Innovation‑driven growth is at the center of the 2025 Nobel Prize in Economic Sciences, awarded in Stockholm to Joel Mokyr, Philippe Aghion and Peter Howitt for explaining how sustained technological change powers long‑term prosperity.
Why these three and why now: creative destruction and sustained growth
The laureates’ work shows how repeated waves of innovation trigger creative destruction, where new technologies displace older ones and raise productivity over decades. Mokyr connects long‑run growth to the historical interplay between scientific knowledge, technology and culture.
Aghion and Howitt formalize how competition for new ideas leads firms to innovate, even as successful innovations render previous technologies obsolete.

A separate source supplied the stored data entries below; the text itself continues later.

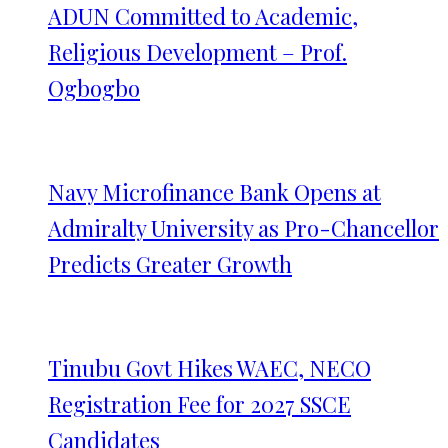
ADUN Committed to Academic,
Religious Development – Prof.
Ogbogbo
Navy Microfinance Bank Opens at
Admiralty University as Pro-Chancellor
Predicts Greater Growth
Tinubu Govt Hikes WAEC, NECO
Registration Fee for 2027 SSCE
Candidates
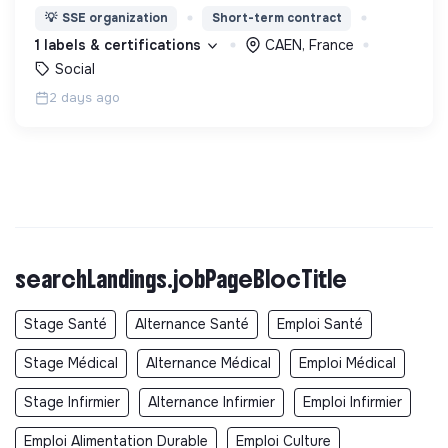
nous proposons des moyens et des lieux
💡
SSE organization
Short-term contract
d’engagement innovants et adaptés à tous.
1 labels & certifications
CAEN, France
Social
2 days ago
searchLandings.jobPageBlocTitle
Stage Santé
Alternance Santé
Emploi Santé
Stage Médical
Alternance Médical
Emploi Médical
Stage Infirmier
Alternance Infirmier
Emploi Infirmier
Emploi Alimentation Durable
Emploi Culture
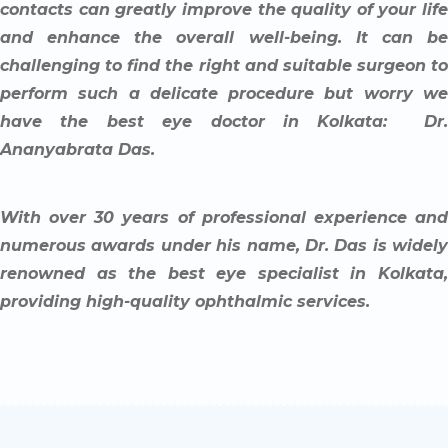
contacts can greatly improve the quality of your life
and enhance the overall well-being. It can be
challenging to find the right and suitable surgeon to
perform such a delicate procedure but worry we
have the best eye doctor in Kolkata: Dr.
Ananyabrata Das.
With over 30 years of professional experience and
numerous awards under his name, Dr. Das is widely
renowned as the best eye specialist in Kolkata,
providing high-quality ophthalmic services.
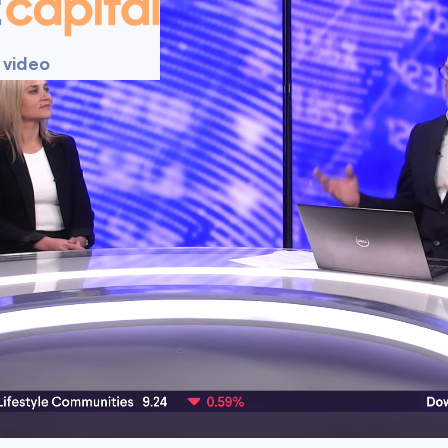
 video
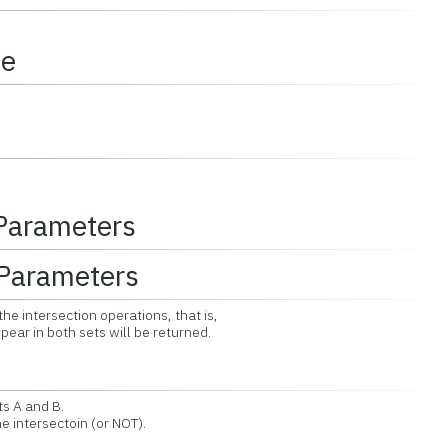
ce
 Parameters
Parameters
the intersection operations, that is,
r in both sets will be returned.
ts A and B.
 intersectoin (or NOT).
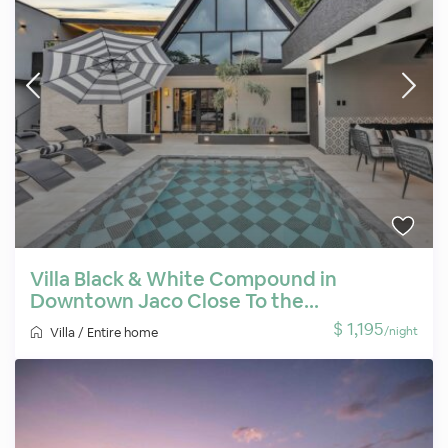
Villa Black & White Compound in
Downtown Jaco Close To the...
$ 1,195
/night
Villa
/
Entire home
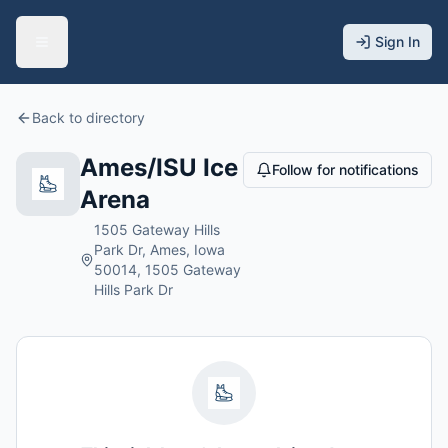
Sign In
Back to directory
Ames/ISU Ice
Follow for notifications
Arena
1505 Gateway Hills
Park Dr, Ames, Iowa
50014, 1505 Gateway
Hills Park Dr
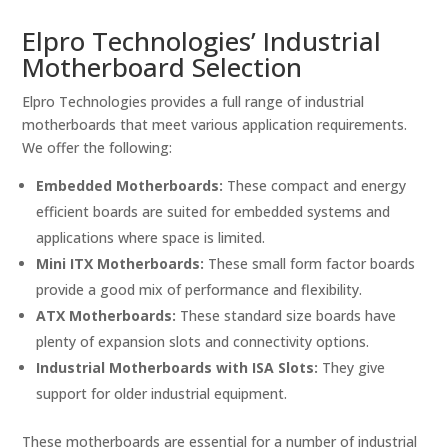
Elpro Technologies’ Industrial
Motherboard Selection
Elpro Technologies provides a full range of industrial
motherboards that meet various application requirements.
We offer the following:
Embedded Motherboards:
These compact and energy
efficient boards are suited for embedded systems and
applications where space is limited.
Mini ITX Motherboards:
These small form factor boards
provide a good mix of performance and flexibility.
ATX Motherboards:
These standard size boards have
plenty of expansion slots and connectivity options.
Industrial Motherboards with ISA Slots:
They give
support for older industrial equipment.
These motherboards are essential for a number of industrial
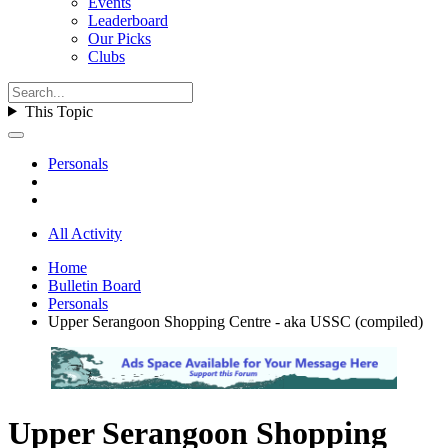
Events
Leaderboard
Our Picks
Clubs
This Topic
Personals
All Activity
Home
Bulletin Board
Personals
Upper Serangoon Shopping Centre - aka USSC (compiled)
Upper Serangoon Shopping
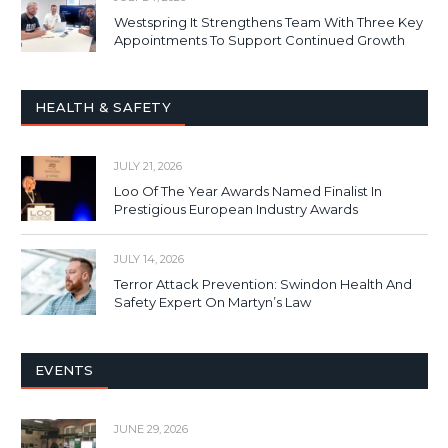
Westspring It Strengthens Team With Three Key
Appointments To Support Continued Growth
HEALTH & SAFETY
JULY 21, 2026
Loo Of The Year Awards Named Finalist In
Prestigious European Industry Awards
JULY 14, 2026
Terror Attack Prevention: Swindon Health And
Safety Expert On Martyn’s Law
EVENTS
JUNE 29, 2026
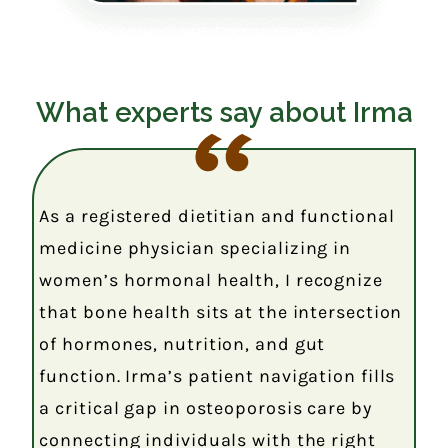
What experts say about Irma
As a registered dietitian and functional
medicine physician specializing in
women’s hormonal health, I recognize
that bone health sits at the intersection
of hormones, nutrition, and gut
function. Irma’s patient navigation fills
a critical gap in osteoporosis care by
connecting individuals with the right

Endogenous innovation as the engine of modern economies
In this research tradition, innovation is endogenous—it responds to incentives, institutions and human capital. The models that emerged from the laureates’ work help explain why some economies avoid stagnation and others fall behind, and why policy choices around education, R&D, openness and competition shape the speed and direction of technological change.
Prize details and background
The prize amount is SEK 11 million (approximately €0.95 million), with half to Joel Mokyr and half shared by Philippe Aghion and Peter Howitt. Officially named the Sveriges Riksbank Prize in Economic Sciences in Memory of Alfred Nobel, it has been awarded since 1968 and is presented by the Royal Swedish Academy of Sciences. Recent awards have recognized advances in institutions and growth, auction design, and development economics, underlining the field’s policy relevance.